**Requirement:** Take every line in the entries that includes the word "format" and copy it.

Available data: Begin

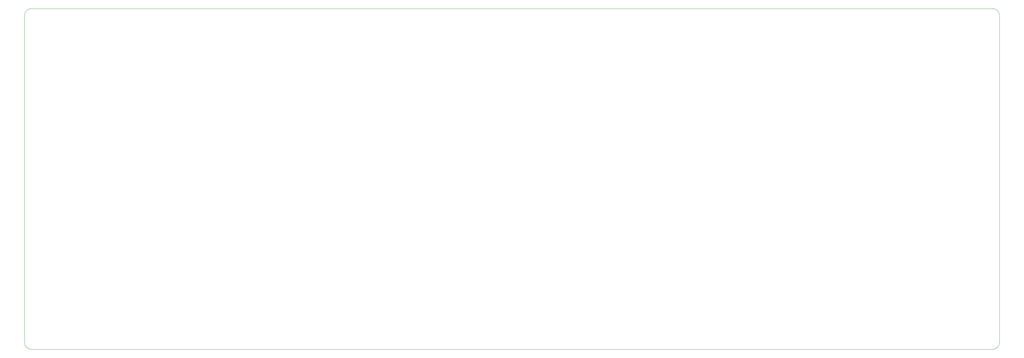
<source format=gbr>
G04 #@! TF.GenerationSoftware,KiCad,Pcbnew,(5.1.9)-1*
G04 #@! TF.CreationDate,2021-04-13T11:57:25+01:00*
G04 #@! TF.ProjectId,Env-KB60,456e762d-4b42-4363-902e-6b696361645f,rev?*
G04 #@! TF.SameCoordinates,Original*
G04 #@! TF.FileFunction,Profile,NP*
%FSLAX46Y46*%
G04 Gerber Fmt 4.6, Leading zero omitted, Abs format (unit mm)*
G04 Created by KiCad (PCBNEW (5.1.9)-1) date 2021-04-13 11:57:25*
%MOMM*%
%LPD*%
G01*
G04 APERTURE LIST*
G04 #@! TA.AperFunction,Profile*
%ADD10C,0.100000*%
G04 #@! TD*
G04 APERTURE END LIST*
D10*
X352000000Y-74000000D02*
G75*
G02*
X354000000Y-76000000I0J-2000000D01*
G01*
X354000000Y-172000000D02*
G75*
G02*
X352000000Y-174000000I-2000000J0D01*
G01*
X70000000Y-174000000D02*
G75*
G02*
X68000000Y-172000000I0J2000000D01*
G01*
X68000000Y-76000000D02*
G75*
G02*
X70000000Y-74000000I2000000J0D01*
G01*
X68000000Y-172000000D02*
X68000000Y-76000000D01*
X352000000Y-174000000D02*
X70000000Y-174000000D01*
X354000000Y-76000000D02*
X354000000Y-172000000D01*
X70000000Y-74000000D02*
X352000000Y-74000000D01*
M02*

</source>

Available data: End
Available data: Begin

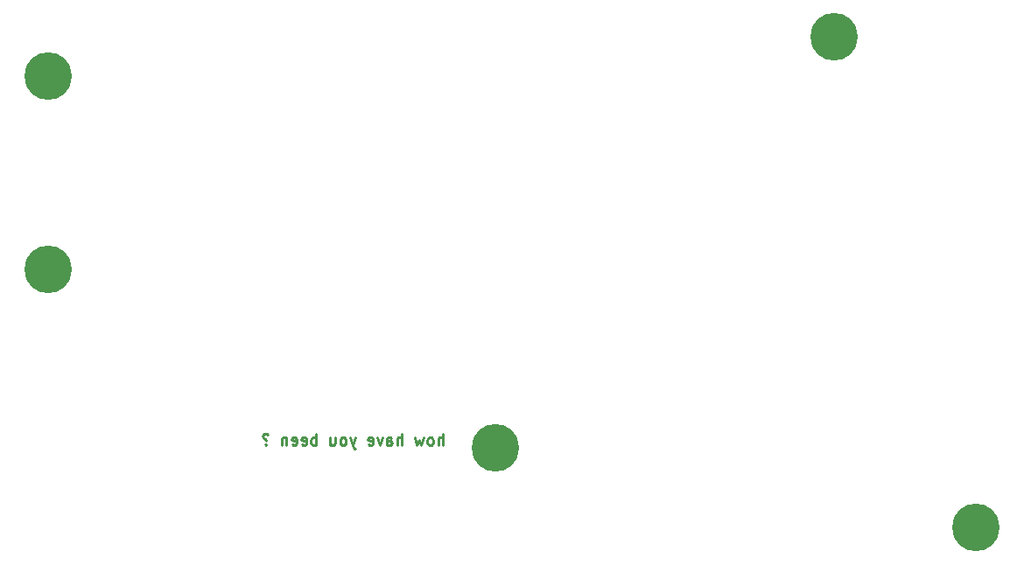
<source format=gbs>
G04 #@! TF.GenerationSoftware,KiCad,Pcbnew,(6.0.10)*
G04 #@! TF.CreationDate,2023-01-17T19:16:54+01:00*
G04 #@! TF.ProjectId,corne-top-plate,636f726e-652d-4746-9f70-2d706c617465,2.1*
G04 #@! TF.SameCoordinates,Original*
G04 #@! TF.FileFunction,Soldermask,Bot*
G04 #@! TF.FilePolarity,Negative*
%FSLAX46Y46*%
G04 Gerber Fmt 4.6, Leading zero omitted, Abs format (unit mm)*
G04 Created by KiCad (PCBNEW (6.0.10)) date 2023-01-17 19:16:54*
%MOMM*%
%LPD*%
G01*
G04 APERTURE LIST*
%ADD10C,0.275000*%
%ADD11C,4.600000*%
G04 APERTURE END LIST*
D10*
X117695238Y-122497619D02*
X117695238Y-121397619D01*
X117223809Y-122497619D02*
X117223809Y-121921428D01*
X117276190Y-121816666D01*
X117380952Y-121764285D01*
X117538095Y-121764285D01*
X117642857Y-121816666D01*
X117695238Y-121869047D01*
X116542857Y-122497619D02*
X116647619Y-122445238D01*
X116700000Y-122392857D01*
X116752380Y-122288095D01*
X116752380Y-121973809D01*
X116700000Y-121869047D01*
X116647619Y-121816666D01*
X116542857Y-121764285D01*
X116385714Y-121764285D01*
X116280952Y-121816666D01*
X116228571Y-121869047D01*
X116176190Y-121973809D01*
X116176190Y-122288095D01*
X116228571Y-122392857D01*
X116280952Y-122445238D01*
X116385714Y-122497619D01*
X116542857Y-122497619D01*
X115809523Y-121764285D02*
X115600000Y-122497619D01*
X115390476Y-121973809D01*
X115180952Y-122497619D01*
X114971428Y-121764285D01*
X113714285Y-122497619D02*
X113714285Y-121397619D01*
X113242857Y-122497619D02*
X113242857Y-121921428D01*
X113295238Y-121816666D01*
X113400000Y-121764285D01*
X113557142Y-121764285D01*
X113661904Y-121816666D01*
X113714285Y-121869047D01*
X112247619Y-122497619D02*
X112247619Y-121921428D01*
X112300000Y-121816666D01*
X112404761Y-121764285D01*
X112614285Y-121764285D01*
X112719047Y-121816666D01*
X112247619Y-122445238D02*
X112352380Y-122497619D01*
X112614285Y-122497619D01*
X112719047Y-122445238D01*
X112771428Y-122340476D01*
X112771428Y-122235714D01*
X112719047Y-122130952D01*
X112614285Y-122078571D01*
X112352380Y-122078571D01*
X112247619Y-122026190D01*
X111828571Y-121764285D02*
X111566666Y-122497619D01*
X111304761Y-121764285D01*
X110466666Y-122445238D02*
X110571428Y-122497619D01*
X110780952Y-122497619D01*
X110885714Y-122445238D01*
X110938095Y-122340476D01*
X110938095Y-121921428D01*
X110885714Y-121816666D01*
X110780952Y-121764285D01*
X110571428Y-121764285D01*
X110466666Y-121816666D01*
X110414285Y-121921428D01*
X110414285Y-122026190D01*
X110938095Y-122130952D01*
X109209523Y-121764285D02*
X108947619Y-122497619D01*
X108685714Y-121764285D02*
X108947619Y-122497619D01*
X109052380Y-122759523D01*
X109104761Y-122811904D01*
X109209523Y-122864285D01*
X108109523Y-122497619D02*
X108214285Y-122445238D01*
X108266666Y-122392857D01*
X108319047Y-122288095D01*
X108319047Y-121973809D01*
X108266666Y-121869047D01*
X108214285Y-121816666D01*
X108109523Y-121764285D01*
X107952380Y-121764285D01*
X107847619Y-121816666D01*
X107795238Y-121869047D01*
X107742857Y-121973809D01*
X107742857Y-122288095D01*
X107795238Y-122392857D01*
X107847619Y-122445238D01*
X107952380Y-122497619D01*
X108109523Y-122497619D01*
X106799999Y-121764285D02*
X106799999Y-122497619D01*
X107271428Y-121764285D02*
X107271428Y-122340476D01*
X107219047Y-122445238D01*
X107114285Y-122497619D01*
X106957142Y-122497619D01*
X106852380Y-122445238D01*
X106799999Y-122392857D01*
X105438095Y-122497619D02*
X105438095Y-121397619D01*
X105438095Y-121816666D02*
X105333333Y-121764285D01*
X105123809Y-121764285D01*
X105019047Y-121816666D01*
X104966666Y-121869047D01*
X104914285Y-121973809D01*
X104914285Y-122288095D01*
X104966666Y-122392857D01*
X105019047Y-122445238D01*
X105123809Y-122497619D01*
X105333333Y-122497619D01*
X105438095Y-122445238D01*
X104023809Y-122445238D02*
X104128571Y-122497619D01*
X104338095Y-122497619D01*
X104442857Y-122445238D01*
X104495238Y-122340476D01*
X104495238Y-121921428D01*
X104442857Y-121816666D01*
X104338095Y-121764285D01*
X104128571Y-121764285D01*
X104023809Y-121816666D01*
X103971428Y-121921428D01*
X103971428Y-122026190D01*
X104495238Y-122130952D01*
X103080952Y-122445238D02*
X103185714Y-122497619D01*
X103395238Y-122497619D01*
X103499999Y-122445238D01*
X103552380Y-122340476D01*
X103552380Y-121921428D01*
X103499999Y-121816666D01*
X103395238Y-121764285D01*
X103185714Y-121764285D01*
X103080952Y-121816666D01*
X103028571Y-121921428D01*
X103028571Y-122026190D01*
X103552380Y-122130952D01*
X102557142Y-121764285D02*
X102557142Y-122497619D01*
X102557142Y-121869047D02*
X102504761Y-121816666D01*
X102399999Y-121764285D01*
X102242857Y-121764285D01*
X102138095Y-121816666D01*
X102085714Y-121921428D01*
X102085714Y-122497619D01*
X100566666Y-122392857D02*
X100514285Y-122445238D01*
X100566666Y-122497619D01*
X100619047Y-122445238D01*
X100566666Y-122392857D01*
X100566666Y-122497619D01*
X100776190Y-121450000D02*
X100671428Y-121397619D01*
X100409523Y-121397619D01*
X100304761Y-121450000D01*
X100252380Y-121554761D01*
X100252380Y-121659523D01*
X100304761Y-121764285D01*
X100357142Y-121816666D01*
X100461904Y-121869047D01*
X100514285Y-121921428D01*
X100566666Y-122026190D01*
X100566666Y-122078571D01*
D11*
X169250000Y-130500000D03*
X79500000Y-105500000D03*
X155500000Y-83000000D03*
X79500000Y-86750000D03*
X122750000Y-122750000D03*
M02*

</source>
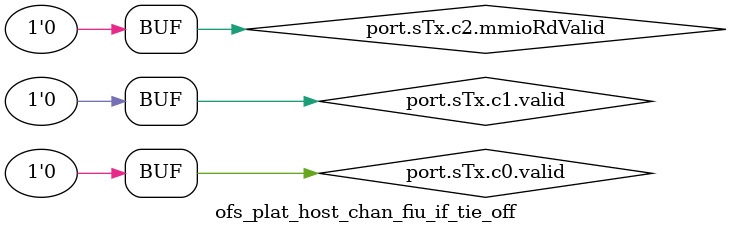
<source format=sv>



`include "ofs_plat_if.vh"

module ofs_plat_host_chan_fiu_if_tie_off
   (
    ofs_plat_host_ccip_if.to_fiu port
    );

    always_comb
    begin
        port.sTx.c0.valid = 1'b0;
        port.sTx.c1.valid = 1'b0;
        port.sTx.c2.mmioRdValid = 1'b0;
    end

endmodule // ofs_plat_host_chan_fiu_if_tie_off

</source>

Available data: End

**Solution:**
<source format=gbr>
G04 Gerber Fmt 4.6, Leading zero omitted, Abs format (unit mm)*
<source format=gbs>
G04 Gerber Fmt 4.6, Leading zero omitted, Abs format (unit mm)*
<source format=sv>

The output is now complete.